住まいにIoTを導入すると、どのような点が便利になるのでしょうか。ここで、ライフアシストを実際に導入した人の感想をご紹介します。

今回利用を始めたのは30代の共働き家庭のご夫婦。家事の負担を減らしたいと、LIXIL IoTホームLink「Life Assist」おうち自動化パッケージを導入しました。

【感想1】外出中の安心感がアップした

導入した感想として、まず挙げられたのが外出中に余計な心配をしなくてよくなり、安心感が増したこと。

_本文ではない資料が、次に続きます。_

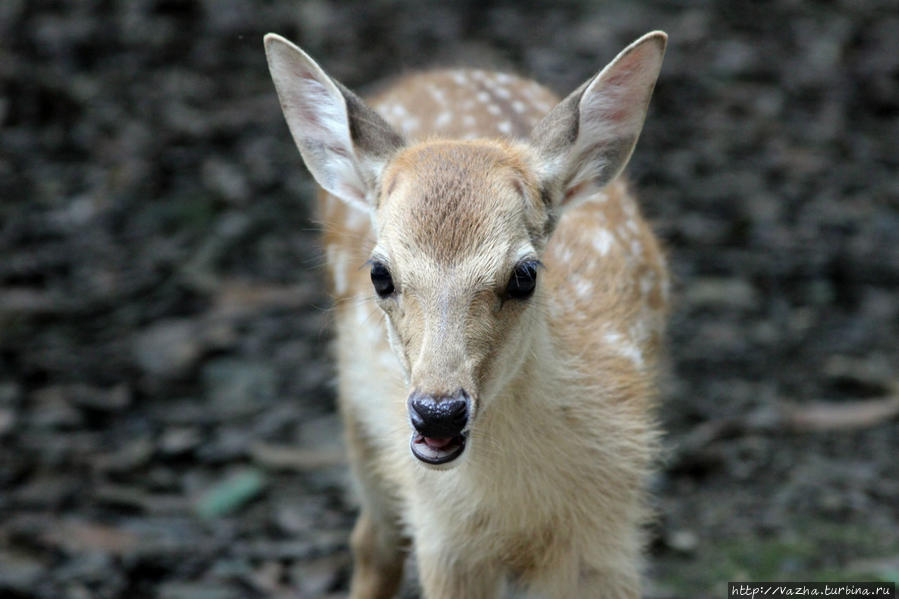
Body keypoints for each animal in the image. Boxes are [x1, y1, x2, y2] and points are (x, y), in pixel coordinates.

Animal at [264, 29, 672, 599]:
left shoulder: (607, 539)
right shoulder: (444, 541)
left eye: (525, 274)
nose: (438, 411)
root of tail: (436, 70)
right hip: (356, 412)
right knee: (373, 542)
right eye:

「スマートフォンのアプリを使えば、外出先からでも玄関ドアの施錠確認ができます。万が一、鍵をかけ忘れてしまった時にもアプリから遠隔操作して施錠できるので安心です」と戸締りの不安が解消したそうです。

【感想2】家中をまとめて操作できる便利さ

「出かける準備で慌ただしい時も、エアコンや照明の電源スイッチを切ったり、シャッターを閉めたりといった操作をワンタッチで行えます」。

家中をひとまとめにして操作できるのもIoTのメリット。IoTホームLinkに対応している家中の対応機器を一括管理することができ、さらに自分の生活リズムに合わせて何をいつ動かすのかを選べます。

たとえば、冬場の早朝出勤などで、寒くて薄暗い時間に起きなくてはいけない場合、自分が起きる時間に合わせて、寝室とリビングといった離れた部屋のエアコンの温度やタイマーなどをまとめて設定することが可能です。

【感想3】操作性が良い

家中をまとめて操作できる便利さもさることながら、一連の操作性も好感触だったようです。

ライフアシストには、センサーやスマートスピーカーの感知をトリガーに設備機器を自動で動かすアシストルール機能があります。たとえば、玄関のドアを開けるとセンサーが感知して自動で照明やエアコンの電源が入ったり、スマートスピーカーに「いってきます」と声をかけると照明が消えて窓のシャッターが閉まったりするなど、生活シーンに合わせた設定ができます。

  • これから導入する際に注目すべきポイント

費用はどのくらい? 今の家電はどうすればいいの?

家を建てる前と建てた後、導入するならどっち?

酒井さん: ライフアシストは、現時点では新築向けの商品です。しかし、将来的には既存住宅のリフォームに対応した商品も展開する予定です。 また、今後は新しい建材のリンク操作も実現していきたいと考えています。例えば、トイレなどの住宅設備や、宅配ボックスなどのエクステリアも一括操作ができるようになれば、ますます便利になるはずです。

家電はすべて買い換えるべき?

酒井さん: IoTを導入する際に、必ずすべての家電を買い換えなければいけないというわけではありません。ライフアシストの場合は、ホームコントローラが「ECHONET Lite規格」という通信規格に対応しているため、ECHONET Lite規格対応品の家電であれば操作できます。現段階では他の規格の家電は買い換えが必要ですが、今後は赤外線式リモコンの製品にも対応していく予定です。

費用はどのくらい必要?

酒井さん: ライフアシストの「ホームコントローラ」と「リンクコントローラ」、「専用ルータ」がセットになった『おうち自動化パッケージ(スタンダードプラン)』の価格は11万3,800円(税別)で、別途リンクコントローラのサービス利用料金(月額1,980円・税別)が必要になります。さらに、センサーや屋内カメラなどを設置する場合には、内容に合わせて価格もアップします。 このほかに、搬入・設置工事が必要になります。施工業者によって異なるため、詳細は業者に確認ください。

  • まとめ

家族の起床時間や帰宅時間に合わせて、部屋のコンディションを自動的に整えることができるのは、とても便利ですよね。住まいにIoTを導入すると、生活環境をより快適にカスタマイズできるようになって、時間をもっと有効に使えるようになりそうです。